Copy out the material below, putting "numbers" wherever "values" appears and keeping everything else the same. Leave out the pictures.
Data section start
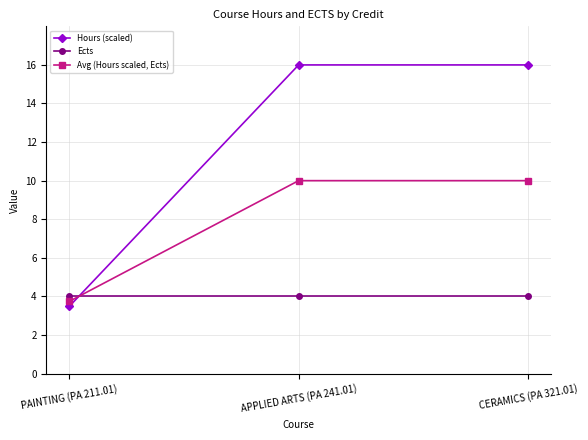

What is the spread (max minus min) of values at APPLIED ARTS (PA 241.01)?

12.0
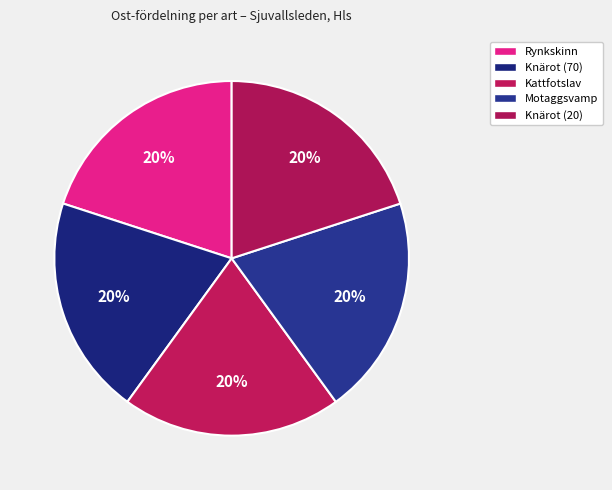

Which slice is the largest?

Motaggsvamp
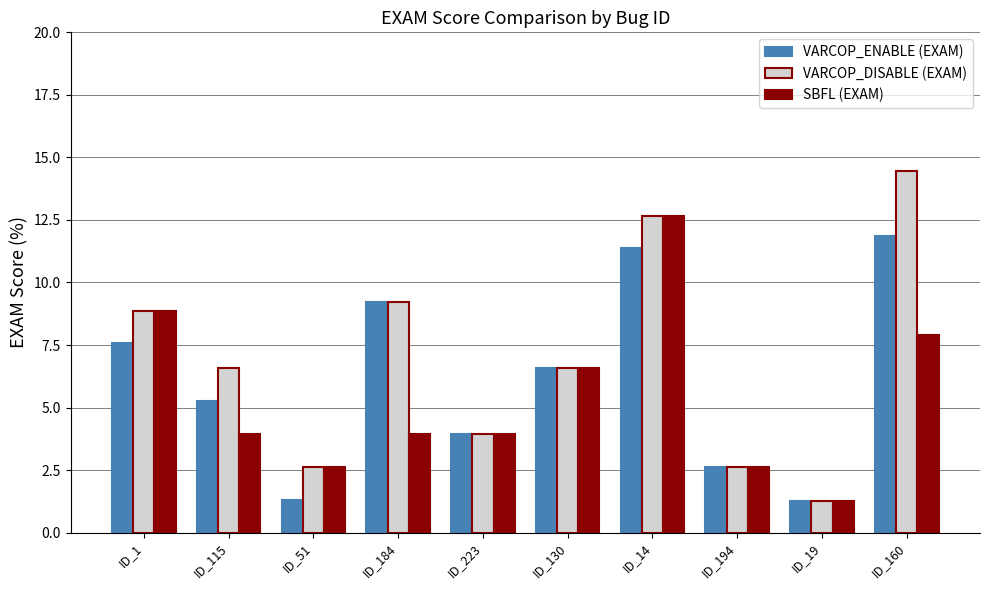

What is the difference between the SBFL (EXAM) values at ID_115 and ID_130?

2.6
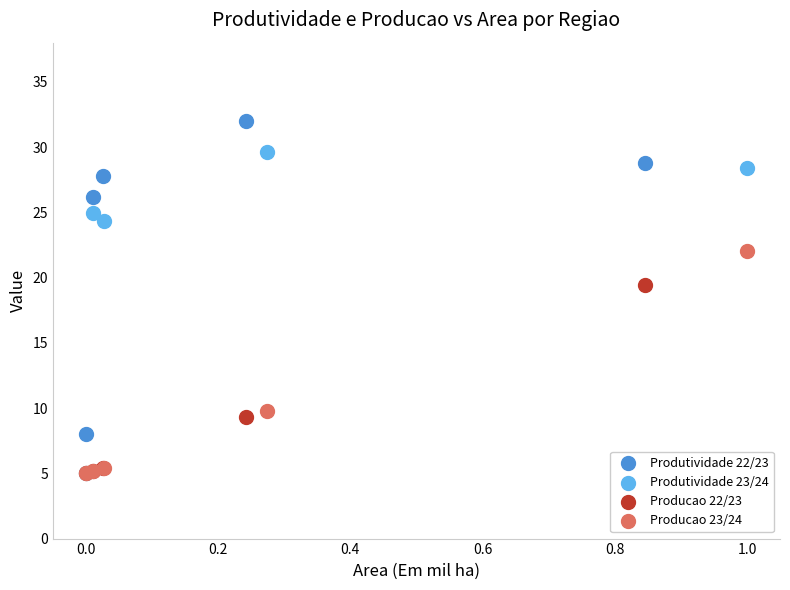

Which series contains the highest Y value?

Produtividade 22/23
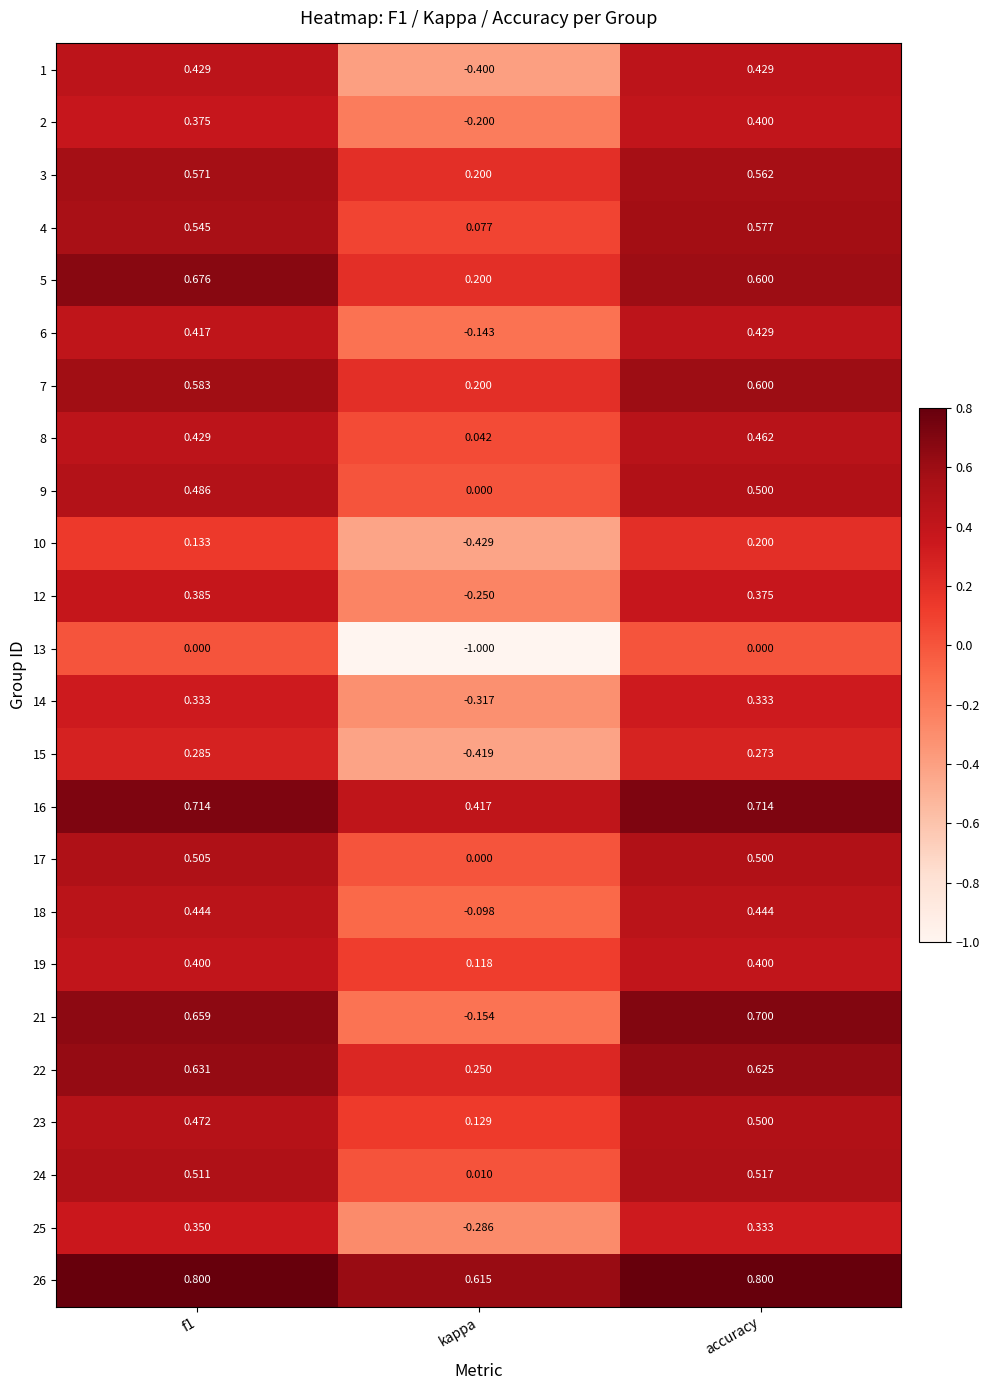

Count the number of categories in the chart.

3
Data section end
▶ [Answer to this task]
What is the spread (max minus min) of numbers at APPLIED ARTS (PA 241.01)?

12.0

Which slice is the largest?

Motaggsvamp

What is the difference between the SBFL (EXAM) numbers at ID_115 and ID_130?

2.6

Which series contains the highest Y value?

Produtividade 22/23

Count the number of categories in the chart.

3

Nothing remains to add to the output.